Vice Adm. James Walter Crawford III (born November 28, 1957) is a university administrator and former United States Navy officer, serving for 34 years before retiring. He is currently the president of Felician University in New Jersey, having assumed the role in June 2021.

He served as the 43rd Judge Advocate General (JAG) of the United States Navy from June 26, 2015, to September 12, 2018. He assumed that position after the retirement of Vice Admiral Nanette DeRenzi in June, 2015.

Early life
James W. Crawford III was born in Charlotte, North Carolina to James W. Crawford II and his wife. The younger Crawford would go on to be educated in Catholic schools, first by the Oblate Sisters of Providence and the Sisters of Mercy. He graduated from Belmont Abbey College in 1979 with a bachelor's degree in political science.

Career

He was commissioned through the Judge Advocate General (JAG) Corps Student Program and in 1983 graduated from the University of North Carolina School of Law at Chapel Hill. He later earned a Master of Laws in Ocean and Coastal Law from the University of Miami School of Law and a Master of Arts in National Security and Strategic Studies from the Naval War College.

Crawford served from 2012 to 2015 as the deputy judge advocate general of the Navy and commander, Naval Legal Service Command. As commander, Naval Legal Service Command, he led the judge advocates, enlisted legalmen and civilian employees of 14 commands worldwide, providing prosecution and defense services, legal assistance services to individuals and legal support to shore and afloat commands.

Crawford served from 2007 to 2011 as legal counsel to the chairman, Joint Chiefs of Staff. From 2011 to 2012, he served as commander, NATO Rule of Law Field Support Mission/Rule of Law Field Force-Afghanistan.

Before his appointment to flag rank, he served as special counsel to the chief of naval operations, the senior staff judge advocate for the commander, U.S. Pacific Command and as the fleet judge advocate for U.S. 7th Fleet. In command, he served as commanding officer, Region Legal Service Office Southeast.

Crawford also served at Navy Personnel Command; the Office of the Legal Counsel to the chairman of the Joint Chiefs of Staff; the Naval War College; commander, U.S. Naval Forces Europe; the Naval Justice School and Cruiser-Destroyer Group 8. He began his legal career as a defense counsel at the Naval Legal Service Trial Defense Activity, Naval Air Station Jacksonville.

Records from a data source:
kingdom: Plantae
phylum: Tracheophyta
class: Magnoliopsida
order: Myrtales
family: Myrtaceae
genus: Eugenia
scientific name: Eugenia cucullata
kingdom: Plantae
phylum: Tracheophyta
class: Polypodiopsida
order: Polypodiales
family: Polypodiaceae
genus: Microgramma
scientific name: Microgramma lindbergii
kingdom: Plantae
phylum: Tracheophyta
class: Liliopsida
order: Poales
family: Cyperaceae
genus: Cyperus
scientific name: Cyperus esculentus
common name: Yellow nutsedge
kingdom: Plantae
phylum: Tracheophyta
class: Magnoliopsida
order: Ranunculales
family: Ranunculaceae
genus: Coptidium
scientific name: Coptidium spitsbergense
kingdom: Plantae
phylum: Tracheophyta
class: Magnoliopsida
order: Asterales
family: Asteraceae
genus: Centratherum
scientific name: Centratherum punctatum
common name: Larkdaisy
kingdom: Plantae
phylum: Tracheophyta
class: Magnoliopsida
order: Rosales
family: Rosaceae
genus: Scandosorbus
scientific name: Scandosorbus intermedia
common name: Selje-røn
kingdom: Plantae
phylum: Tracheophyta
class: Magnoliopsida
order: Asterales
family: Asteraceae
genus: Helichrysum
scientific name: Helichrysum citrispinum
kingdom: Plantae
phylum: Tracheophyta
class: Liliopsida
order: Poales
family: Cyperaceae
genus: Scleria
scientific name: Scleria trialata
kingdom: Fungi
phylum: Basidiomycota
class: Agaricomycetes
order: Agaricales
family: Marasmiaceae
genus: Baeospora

Given request: Reproduce word for word the portion of the James W. Crawford III biography above that falls between "Crawford served from 2012" and "Law Field Force-Afghanistan.", inclusive.

Result of the task:
Crawford served from 2012 to 2015 as the deputy judge advocate general of the Navy and commander, Naval Legal Service Command. As commander, Naval Legal Service Command, he led the judge advocates, enlisted legalmen and civilian employees of 14 commands worldwide, providing prosecution and defense services, legal assistance services to individuals and legal support to shore and afloat commands.

Crawford served from 2007 to 2011 as legal counsel to the chairman, Joint Chiefs of Staff. From 2011 to 2012, he served as commander, NATO Rule of Law Field Support Mission/Rule of Law Field Force-Afghanistan.